Russia, the largest country in the world, occupies one-tenth of all the land on Earth. It spans 11 time zones across two continents (Europe and Asia) and has coasts on three oceans (the Atlantic, Pacific, and Arctic).
The Russian landscape varies from desert to frozen coastline, tall mountains to giant marshes. Much of Russia is made up of rolling, treeless plains called steppes. Siberia, which occupies three-quarters of Russia, is dominated by sprawling pine forests called taigas.
Russia has about 100,000 rivers, including some of the longest and most powerful in the world. It also has many lakes, including Europe’s two largest: Ladoga and Onega. Lake Baikal in Siberia contains more water than any other lake on Earth.
PEOPLE AND CULTURE
There are about 120 ethnic groups in Russia who speak more than a hundred languages. Roughly 80 percent of Russians trace their ancestry to the Slavs who settled in the country 1,500 years ago. Other major groups include Tatars, who came with the Mongol invaders, and Ukrainians.
Russia is known all over the world for its thinkers and artists, including writers like Leo Tolstoy and Fyodor Dostoevsky, composers such as Pyotr Ilyich Tchaikovsky, and ballet dancers including Rudolf Nureyev.
As big as Russia is, it’s no surprise that it is home to a large number of ecosystems and species. Its forests, steppes, and tundra’s provide habitat for many rare animals, including Asiatic black bears, snow leopards, polar bears, and small, rabbit-like mammals called pikas.
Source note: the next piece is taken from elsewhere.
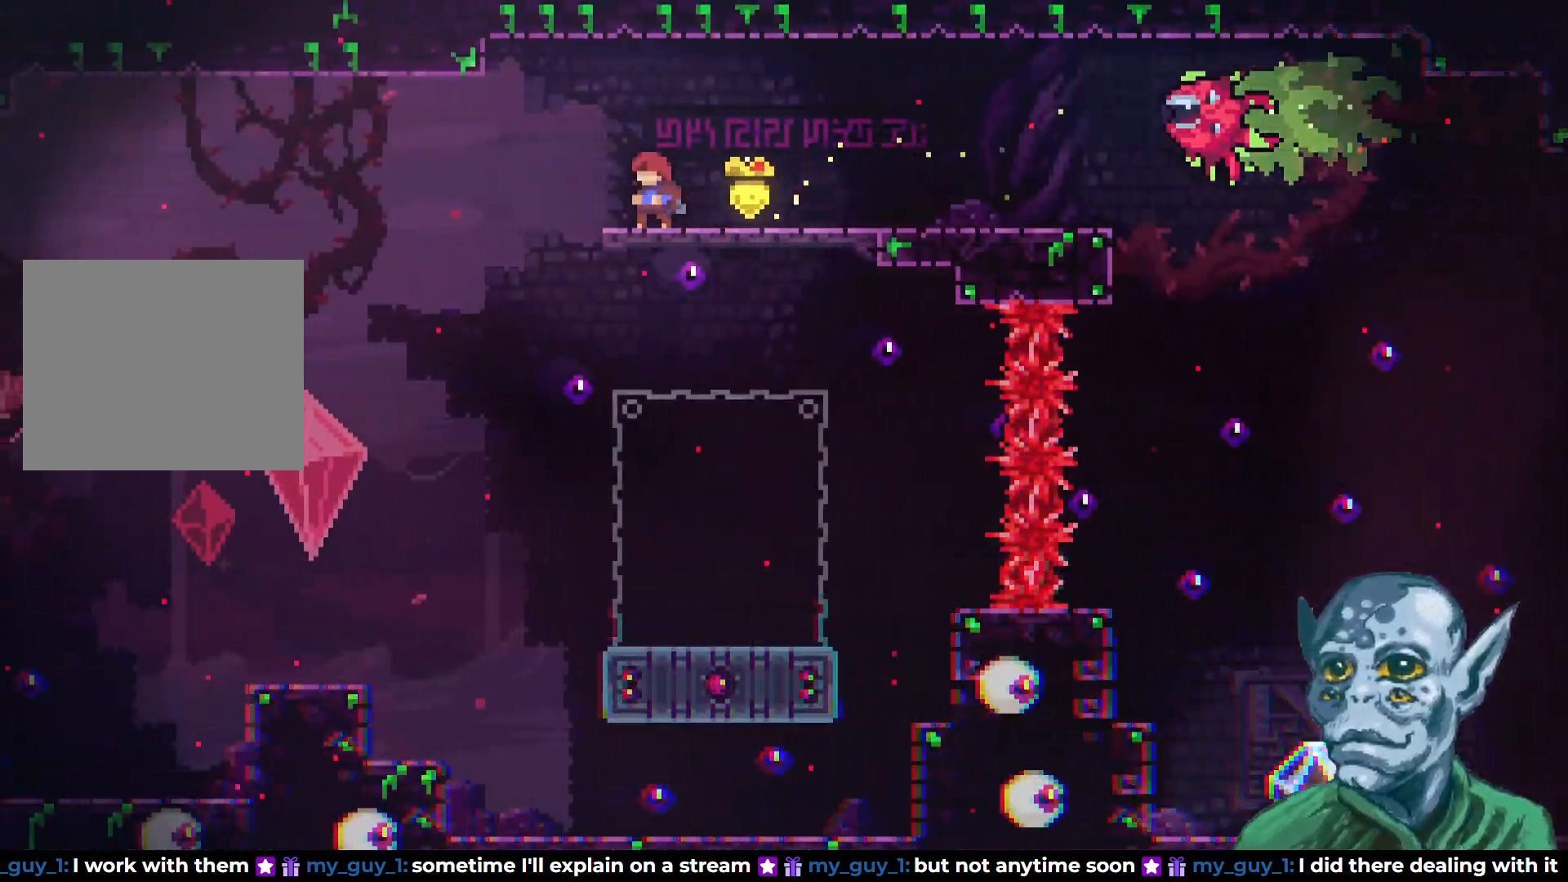
{"buttons": ["CROSS", "SQUARE", "DPAD_UP", "DPAD_RIGHT"], "left_stick": "center", "right_stick": "center", "events": [[167, "CROSS", "down"], [167, "DPAD_RIGHT", "down"], [167, "DPAD_UP", "down"], [267, "SQUARE", "down"]]}
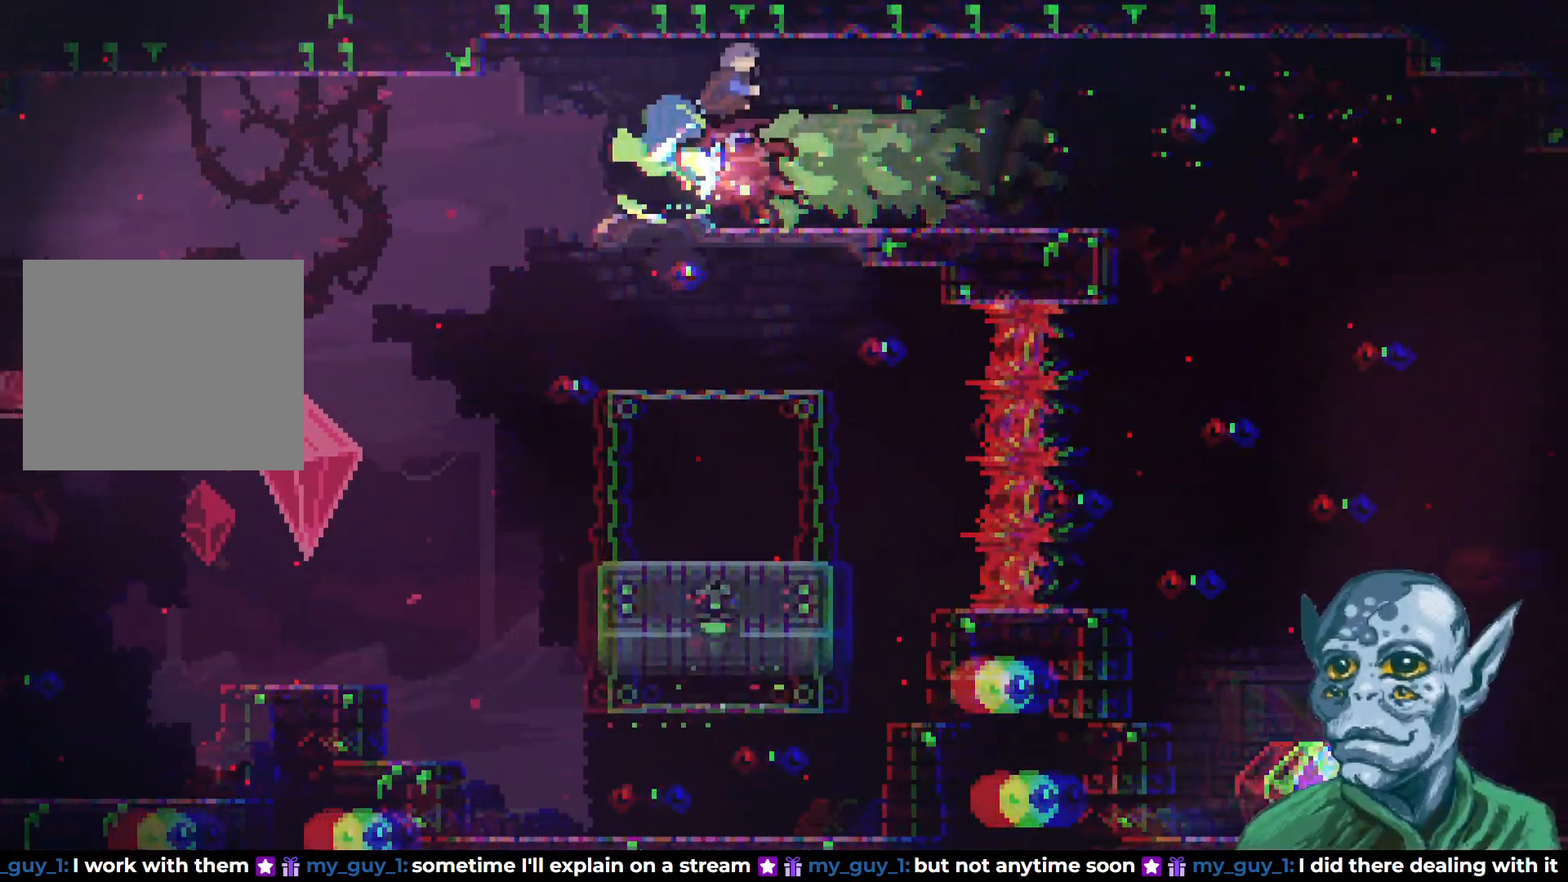
{"buttons": ["SQUARE", "DPAD_RIGHT"], "left_stick": "center", "right_stick": "center", "events": [[33, "DPAD_UP", "up"], [50, "CROSS", "up"], [50, "SQUARE", "up"], [483, "SQUARE", "down"]]}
Russia’s first national parks were set up in the 19th century, but decades of unregulated pollution have taken a toll on many of the country’s wild places. Currently, about one percent of Russia’s land area is protected in preserves, known as zapovedniks.
Russia’s most famous animal species is the Siberian tiger, the largest cat in the world. Indigenous to the forests of eastern Russia, these endangered giants can be 10 feet (3 meters) long, not including their tail, and weigh up to 600 pounds (300 kilograms).